- Theatrical release poster
- Directed by: Toya Sato
- Written by: Yusuke Watanabe
- Based on: Science Ninja Team Gatchaman by Tatsunoko Production
- Starring: Tori Matsuzaka Gō Ayano Ayame Goriki Tatsuomi Hamada Ryohei Suzuki
- Music by: Nima Fakhrara
- Production company: Django Film
- Distributed by: Toho
- Release date: August 24, 2013;
- Running time: 113 minutes
- Country: Japan
- Languages: Japanese English

= Gatchaman (film) =

Gatchaman (ガッチャマン) is a 2013 Japanese tokusatsu superhero film directed by Toya Sato based on the classic 1970s anime television series Science Ninja Team Gatchaman.

==Plot==
By the year 2050 AD, a mysterious organization called Galactor has occupied half of the Earth and threatens to exterminate the human race.
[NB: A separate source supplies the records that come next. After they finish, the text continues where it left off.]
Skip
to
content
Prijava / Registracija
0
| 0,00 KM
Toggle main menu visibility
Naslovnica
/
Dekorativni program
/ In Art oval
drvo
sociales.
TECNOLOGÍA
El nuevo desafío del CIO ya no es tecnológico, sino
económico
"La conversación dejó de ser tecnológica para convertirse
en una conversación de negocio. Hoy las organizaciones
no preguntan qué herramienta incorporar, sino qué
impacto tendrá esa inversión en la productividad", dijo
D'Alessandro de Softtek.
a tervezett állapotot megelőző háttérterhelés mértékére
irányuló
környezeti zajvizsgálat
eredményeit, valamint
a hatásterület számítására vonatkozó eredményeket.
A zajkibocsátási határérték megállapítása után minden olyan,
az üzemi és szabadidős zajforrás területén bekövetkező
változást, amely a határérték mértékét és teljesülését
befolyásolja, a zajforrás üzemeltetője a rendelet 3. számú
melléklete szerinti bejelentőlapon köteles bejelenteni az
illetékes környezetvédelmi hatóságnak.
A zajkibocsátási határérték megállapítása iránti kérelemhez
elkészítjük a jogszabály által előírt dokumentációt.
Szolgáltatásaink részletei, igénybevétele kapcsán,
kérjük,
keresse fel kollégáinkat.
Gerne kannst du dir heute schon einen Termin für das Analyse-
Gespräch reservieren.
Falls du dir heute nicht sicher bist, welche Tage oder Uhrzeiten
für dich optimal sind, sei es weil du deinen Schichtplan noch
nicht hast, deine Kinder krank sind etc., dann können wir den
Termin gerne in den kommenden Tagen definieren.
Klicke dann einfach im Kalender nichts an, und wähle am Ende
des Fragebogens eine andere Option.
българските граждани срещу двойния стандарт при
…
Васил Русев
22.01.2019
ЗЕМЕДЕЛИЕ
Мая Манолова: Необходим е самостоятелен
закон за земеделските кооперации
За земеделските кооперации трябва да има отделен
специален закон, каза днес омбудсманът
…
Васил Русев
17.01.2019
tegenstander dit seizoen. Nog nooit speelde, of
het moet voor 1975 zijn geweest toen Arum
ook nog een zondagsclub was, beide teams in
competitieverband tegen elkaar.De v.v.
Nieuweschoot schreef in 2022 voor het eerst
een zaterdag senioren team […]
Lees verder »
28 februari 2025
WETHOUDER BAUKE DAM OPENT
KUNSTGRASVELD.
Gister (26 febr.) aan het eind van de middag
Around the same time, the International Science Organization uncovers mysterious stones that bear unusual powers. It is said that approximately one in eight million people is able to harness the power of the stones; they are known as a "Receptor". Dr. Kozaburo Nambu gathers a team of these five lucky Receptors together. Known as the Gatchaman team, they are tasked with defeating Galactor.

==Cast==
- Tori Matsuzaka as Ken Washio
- Gō Ayano as Joe Asakura
- Ayame Goriki as Jun Ohtsuki
- Tatsuomi Hamada as Jinpei Ohtsuki
- Ryohei Suzuki as Ryu Nakanishi
- Gorō Kishitani as Dr. Nambu
- Ken Mitsuishi as Dr. Kirkland
- Eriko Hatsune as Naomi/Berg Katze
- Shidō Nakamura as Iriya
- Hiromi Shinjo as Gillman
- Yumiko as Mei
- Koji Kawamoto as Mike Miller
- Gregory Pekar as Director General Anderson
- Nahana as ISO Agent
- Alexander Clemmens as Embassy Employee
- Manoj Mantri as Edgar Clifford
- Dilara Islam Tina as Alma Clifford
- Leigh Carmichael as Attendee 1
- Thad Gilbert as Attendee 2
- Burney as Stall Manager
- Nagato Okui as young Ken
- Kishio Ohmoto as young Joe
- Kokoa Ishii as young Jun
- Haruka Iwata as young Jinpei
- Kakeru Yoshida as young Ryu
- Raimu Komi as young Naomi
- Kenichi Masusa as ISO Agent 1
- Jiro Matsuda as ISO Agent 2
- Arihiro Iwata as ISO Agent 3
- Hiroko Yashiki as Mrs. Nanbu (in photo)
- Nako Yabuki as Dr. Nanbu's daughter (in photo)
- Noriko Baba as female announcer (from Nippon Television)
- Yoshiaki Satō as male announcer (from Nippon Television)
- Junpei Takiguchi as Dokurobei (archive footage)

==Production and release==

The theme song for the movie is "Niji wo Matsu Hito", performed by popular Japanese rock band Bump of Chicken.

==Reception==

The movie is praised for its hero costumes and fight scenes. The film got a 5.1 ranking in IMDB. In Japan, it opened in fifth place with ¥119,201,780 (approx. US$1,171,977) and had earned ¥401,196,315 (approx. US$3,944,512) by its third weekend.

Japanese magazine Eiga Geijutsu (映画芸術) ranked the film as one of the 10 worst Japanese films of 2013.